学習課題 ▸
(a) 読解テキストのうち、「ウェブデザイナーでブロガーで」という語句を含む部分から始まり「の素晴らしいところだと思う」」で終わる箇所を、一字一句変えずに書き写してください。
(b) 読解テキストによると、カタラーノ氏がブログに掲載したテキスト版報告書のダウンロード回数は、25日時点で何回でしたか？

読解テキスト ▸

━━━━━━━━━━

委員会と米政府印刷局(GPO)は22日午前11時30分(米国東部標準時)、PDF形式による最終報告書の全文および要約をオンラインに公開した。同時に、GPOと米W・W・ノートン社の共同出版による書籍版も発売された。この本は瞬く間にベストセラーとなった。
ウェブデザイナーでブロガーでもあるジェイソン・コトキー氏は、フリーの変換ツールを使い、報告書の要約をHTML形式に変換した。そして、それを読みやすく整理して常設リンクを追加し、自身のウェブログサイト『コトキー』に掲載した。「実際に誰もがリンクでき、ブロガーたちがコメントできるような形式にしたかった」とコトキー氏は言う。全文をHTMLに変換するのは時間がかかりすぎるために断念した。25日午後の時点でのページビューは約1万で、コトキー氏の予測を超えるにはいたっていない。
同じくブロガーのミシェル・カタラーノ氏は、1998年にクリントン元大統領のスキャンダルに関する『スター報告書』をオンラインで読もうとして、あまりの読みづらさに断念した経験がある。そこで今回はアプローチを変え、7.5MBにおよぶPDF版報告書のサイズを約6分の1に縮小したテキスト版を、協力者の手も借りて作成し、自身のブログ『ア・スモール・ビクトリー』に掲載した。25日時点でのダウンロード回数は348回だ。報告書が他のフォーマットでも手に入ることを考えれば、落胆するような数字ではないとカタラーノ氏は言う。
「PDFは好きではない。具体的な箇所を人に指し示すのが難しいからだ。理想としては、報告書全文をHTML形式にして検索できるようにするのがベストだと思う」と話すカタラーノ氏は、それでも委員会が迅速に報告書を公開したことを評価した。「こうした情報がただちに公開されるのが、民主主義の素晴らしいところだと思う」
カタラーノ氏は、政府がもう一歩大きく前進し、人々が多様なテクノロジーを利用している現状を認識して、今後は重要文書をテキストやHTMLなど複数のフォーマットで公開してくれることを期待している。

━━━━━━━━━━

分析対象データ ▸
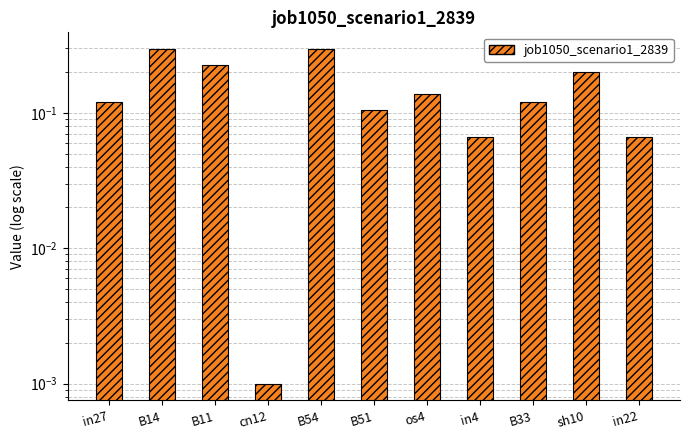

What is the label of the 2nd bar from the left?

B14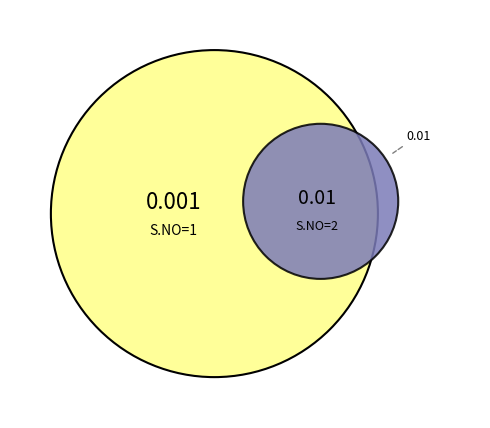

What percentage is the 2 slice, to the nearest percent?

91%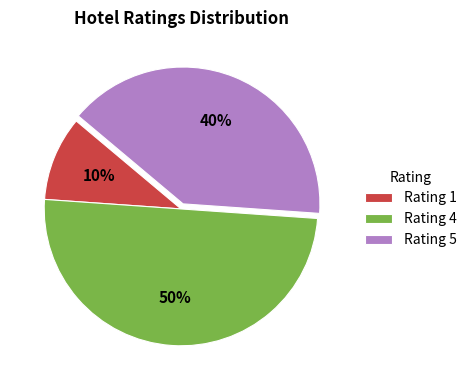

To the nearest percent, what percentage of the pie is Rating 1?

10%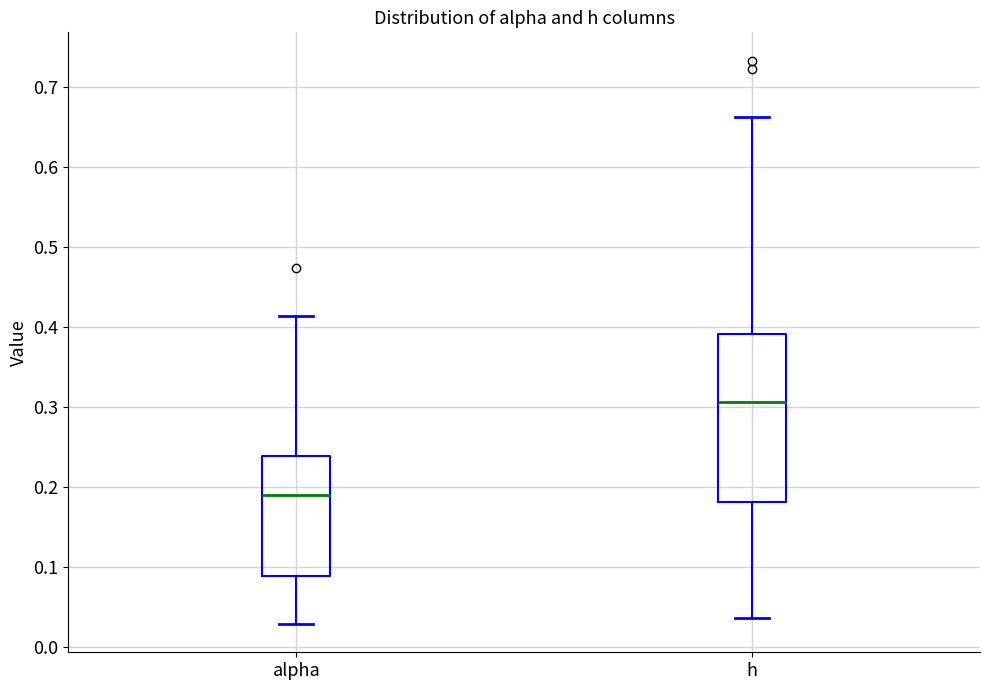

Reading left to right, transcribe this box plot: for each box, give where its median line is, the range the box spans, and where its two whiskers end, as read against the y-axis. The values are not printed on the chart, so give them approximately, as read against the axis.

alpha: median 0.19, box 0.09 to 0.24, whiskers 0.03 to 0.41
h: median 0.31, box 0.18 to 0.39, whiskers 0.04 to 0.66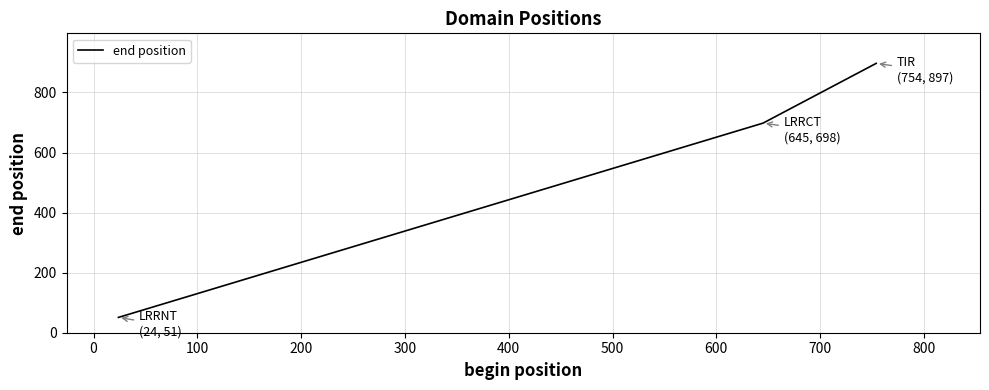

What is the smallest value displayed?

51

━━━━━━━━━━

記述解答 ▸
(a)
ウェブデザイナーでブロガーでもあるジェイソン・コトキー氏は、フリーの変換ツールを使い、報告書の要約をHTML形式に変換した。そして、それを読みやすく整理して常設リンクを追加し、自身のウェブログサイト『コトキー』に掲載した。「実際に誰もがリンクでき、ブロガーたちがコメントできるような形式にしたかった」とコトキー氏は言う。全文をHTMLに変換するのは時間がかかりすぎるために断念した。25日午後の時点でのページビューは約1万で、コトキー氏の予測を超えるにはいたっていない。
同じくブロガーのミシェル・カタラーノ氏は、1998年にクリントン元大統領のスキャンダルに関する『スター報告書』をオンラインで読もうとして、あまりの読みづらさに断念した経験がある。そこで今回はアプローチを変え、7.5MBにおよぶPDF版報告書のサイズを約6分の1に縮小したテキスト版を、協力者の手も借りて作成し、自身のブログ『ア・スモール・ビクトリー』に掲載した。25日時点でのダウンロード回数は348回だ。報告書が他のフォーマットでも手に入ることを考えれば、落胆するような数字ではないとカタラーノ氏は言う。
「PDFは好きではない。具体的な箇所を人に指し示すのが難しいからだ。理想としては、報告書全文をHTML形式にして検索できるようにするのがベストだと思う」と話すカタラーノ氏は、それでも委員会が迅速に報告書を公開したことを評価した。「こうした情報がただちに公開されるのが、民主主義の素晴らしいところだと思う」

(b) 348回です。